While new homes and businesses are breaking ground on an increasingly frequent basis, there are many older homes that need to be taken down. These abandoned homes can be a haven for criminal activity, vagrants and fires, so the city maintains and monitors an ever-expanding and ever-changing list of condemned houses.

“Our list of condemned houses ranges between 50 and 75 at any given time,” said Jessica Scott, director of development services for the city. “Some houses come off the list because people buy them. Some are torn down by the owners, and some the city has to tear down.” 

The city prioritizes which houses get demolished first by the condition of the property, with the most dangerous houses topping the list. These houses typically fall into two categories:  severe fire damage and those that have become a hub for drug dealing. Drug houses are typically occupied by squatters.
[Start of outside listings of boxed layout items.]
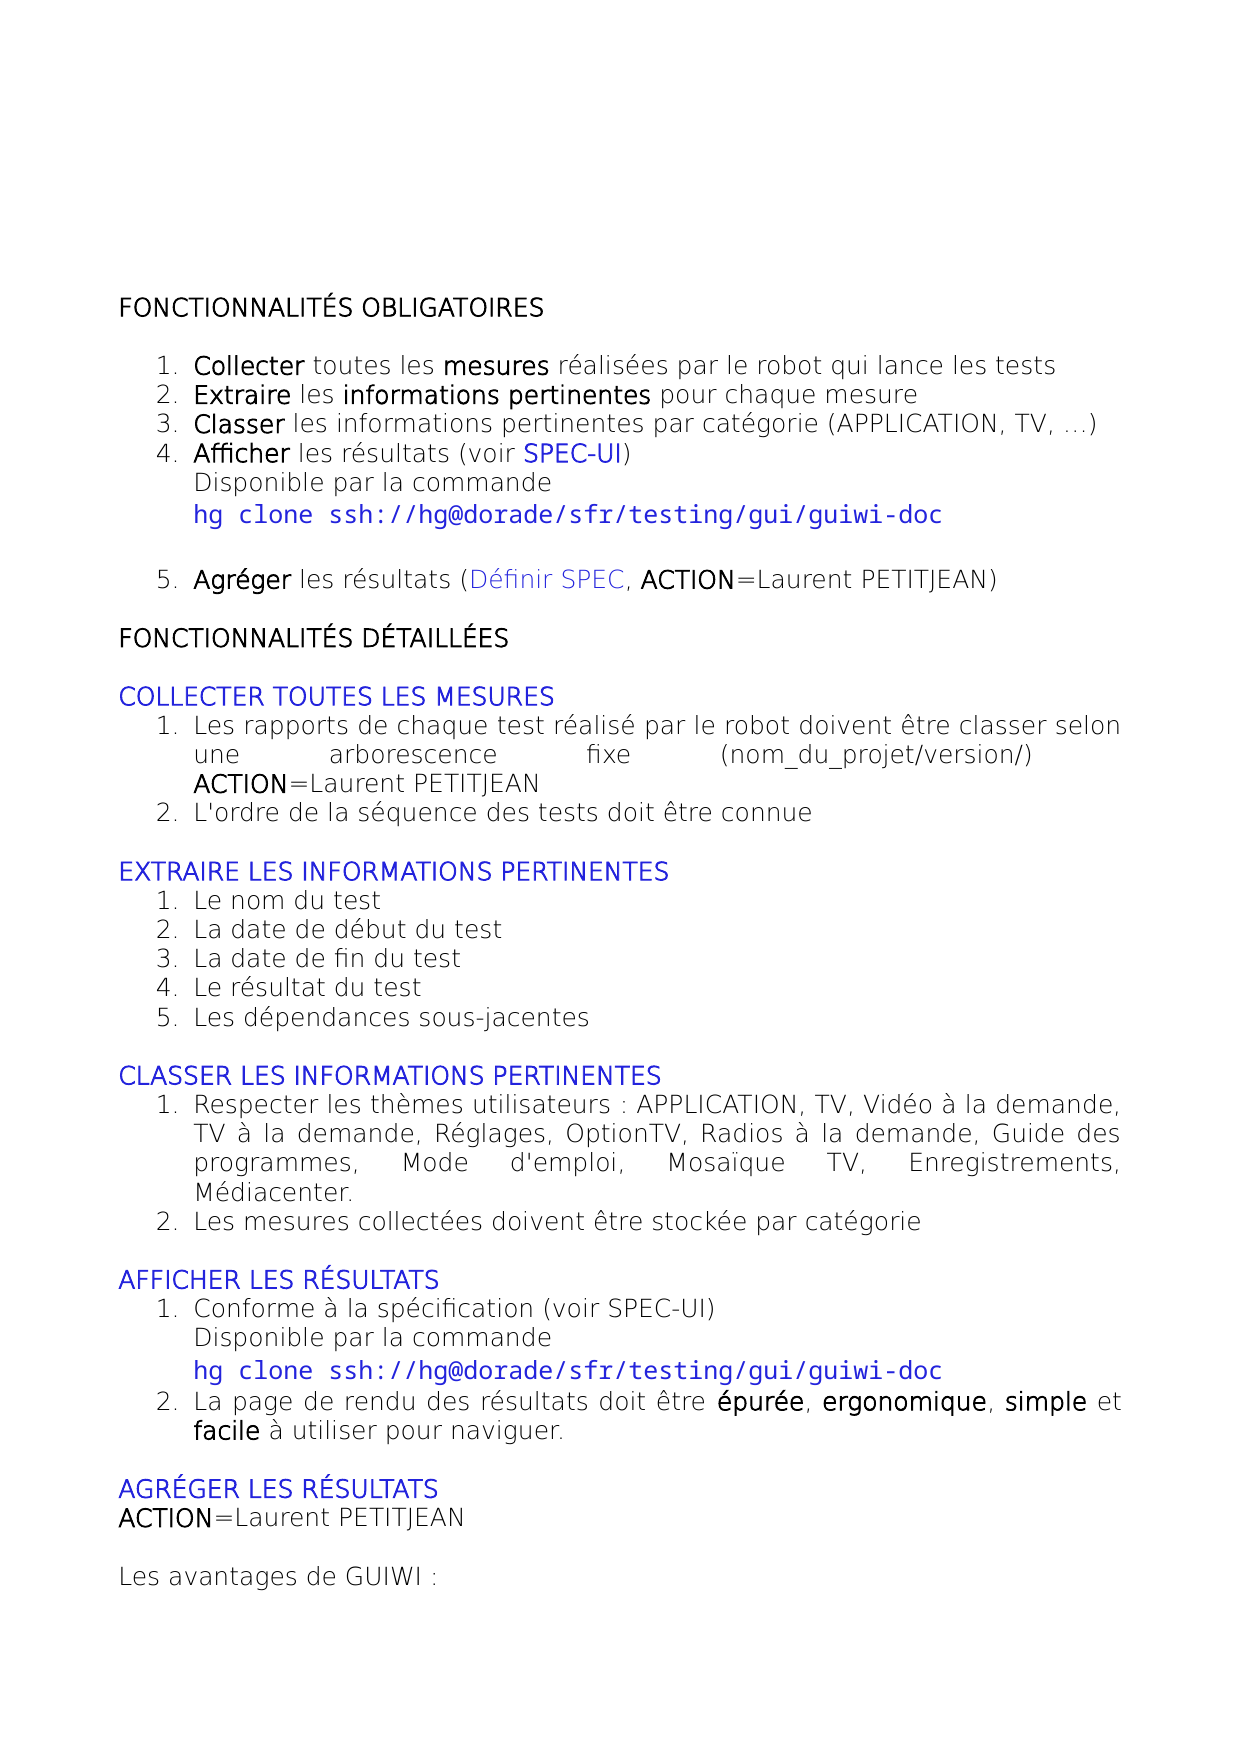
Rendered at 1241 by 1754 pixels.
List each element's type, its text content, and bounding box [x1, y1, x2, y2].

list Disponible par la commande hg clone ssh://hg@dorade/sfr/testing/gui/guiwi-doc [156, 468, 1122, 531]
list Respecter les thèmes utilisateurs : APPLICATION, TV, Vidéo à la demande, TV à la demande, Réglages, OptionTV, Radios à la demande, Guide des programmes, Mode d'emploi, Mosaïque TV, Enregistrements, Médiacenter. [156, 1090, 1122, 1207]
list Le résultat du test [156, 974, 1122, 1003]
text EXTRAIRE LES INFORMATIONS PERTINENTES [118, 857, 1122, 886]
text FONCTIONNALITÉS DÉTAILLÉES [118, 624, 1122, 653]
text COLLECTER TOUTES LES MESURES [118, 682, 1122, 711]
text ACTION=Laurent PETITJEAN [118, 1503, 1122, 1533]
list Agréger les résultats (Définir SPEC, ACTION=Laurent PETITJEAN) [156, 565, 1122, 594]
text AFFICHER LES RÉSULTATS [118, 1265, 1122, 1294]
list Classer les informations pertinentes par catégorie (APPLICATION, TV, …) [156, 410, 1122, 439]
list L'ordre de la séquence des tests doit être connue [156, 799, 1122, 828]
list Le nom du test [156, 886, 1122, 915]
list Disponible par la commande hg clone ssh://hg@dorade/sfr/testing/gui/guiwi-doc [156, 1324, 1122, 1387]
list Afficher les résultats (voir SPEC-UI) [156, 439, 1122, 468]
list La date de fin du test [156, 944, 1122, 974]
list Les dépendances sous-jacentes [156, 1003, 1122, 1032]
list Collecter toutes les mesures réalisées par le robot qui lance les tests [156, 351, 1122, 381]
list Les mesures collectées doivent être stockée par catégorie [156, 1207, 1122, 1236]
list Extraire les informations pertinentes pour chaque mesure [156, 381, 1122, 410]
text FONCTIONNALITÉS OBLIGATOIRES [118, 293, 1122, 322]
text Les avantages de GUIWI : [118, 1562, 1122, 1591]
text AGRÉGER LES RÉSULTATS [118, 1474, 1122, 1503]
list Les rapports de chaque test réalisé par le robot doivent être classer selon une arborescence fixe (nom_du_projet/version/) ACTION=Laurent PETITJEAN [156, 711, 1122, 799]
list Conforme à la spécification (voir SPEC-UI) [156, 1294, 1122, 1324]
list La date de début du test [156, 915, 1122, 944]
text CLASSER LES INFORMATIONS PERTINENTES [118, 1061, 1122, 1090]
list La page de rendu des résultats doit être épurée, ergonomique, simple et facile à utiliser pour naviguer. [156, 1387, 1122, 1445]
“The problem with drug houses is that once people know they can go there to buy drugs, new dealers come in once the original people are gone,” Scott said. “This can make the entire neighborhood dangerous, so unfortunately, the easiest way to stop that kind of activity is to get rid of the houses entirely.”

For those homes not falling into the extremely dangerous category, it can take several months to even begin talks of demolition. After the city posts a sign proclaiming a property uninhabitable, the state then gives the homeowner between 18 and 36 months to make repairs. The length of time given is based on the severity of problems with the property. 
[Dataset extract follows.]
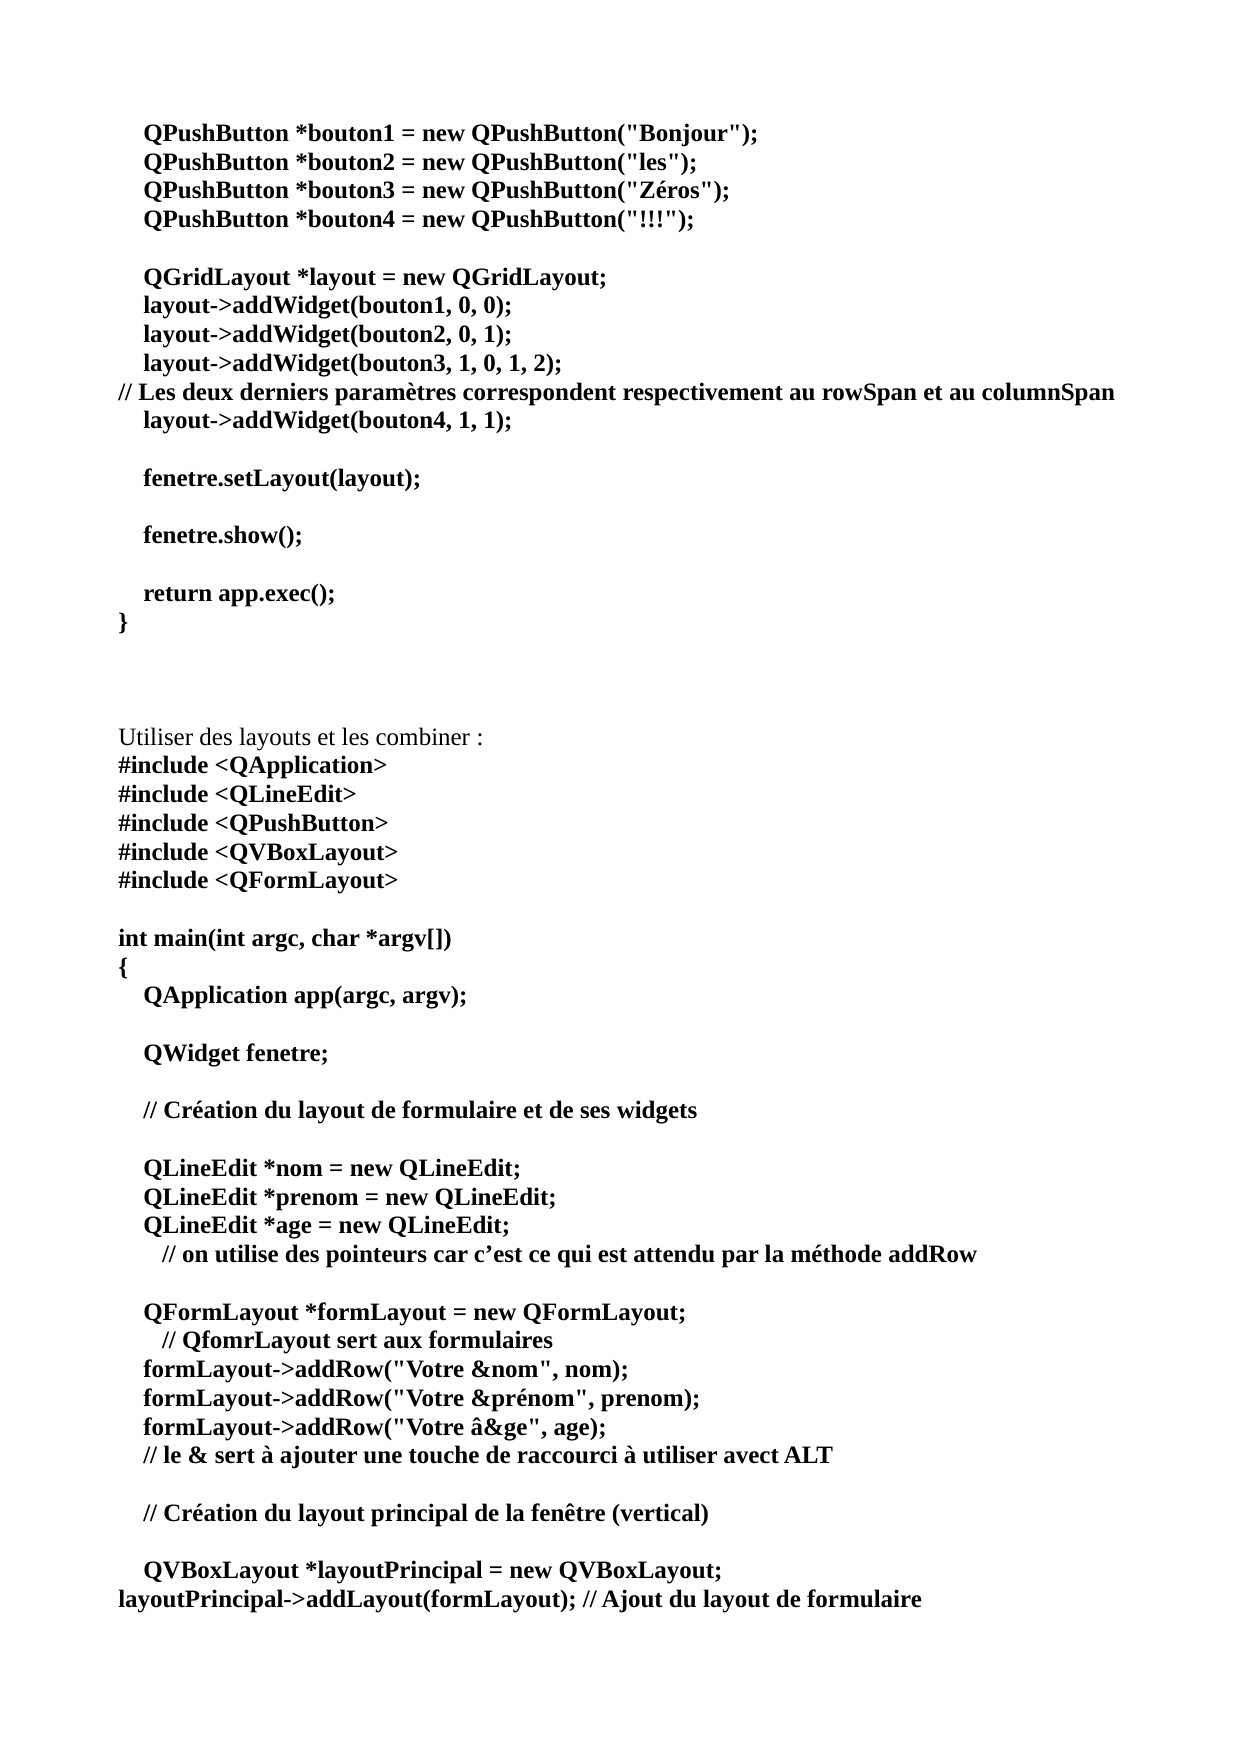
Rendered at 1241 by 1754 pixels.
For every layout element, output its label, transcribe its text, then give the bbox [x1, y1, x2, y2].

“After that 18 to 36 months, we then have a hearing where we talk with the owner about the property,” Scott said. “Sometimes the owner says they will tear it down, and sometimes it’s up to the city.” She said that in some cases, the homeowner is able to make the required renovations to get the house back up to code.
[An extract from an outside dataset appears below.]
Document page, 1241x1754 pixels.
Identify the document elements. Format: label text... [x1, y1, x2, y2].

“We work with people as much as we possibly can,” Scott said. “We really don’t want to tear down somebody’s property if they still want it.” If the city is forced to demolish a property, the owner will retain the land but receive a bill from the city. If the owner chooses not to pay the bill, a lien is placed on the property,  the county will claim the land if the taxes remain unpaid. If it gets to this point, the city will not be reimbursed for any of its costs. Those unpaid costs come from the city’s demolition budget.

“For the past several years we’ve only had a $30,000 budget, but this year we have $40,000,” Scott said. The increased funding will help the city tear down more condemned homes. Last year, the city was able to demolish almost 50 houses, and Scott hopes to surpass that number this year. 

While the most dangerous locations are coming down year round, condemned housing will become a major focus of code enforcement this winter.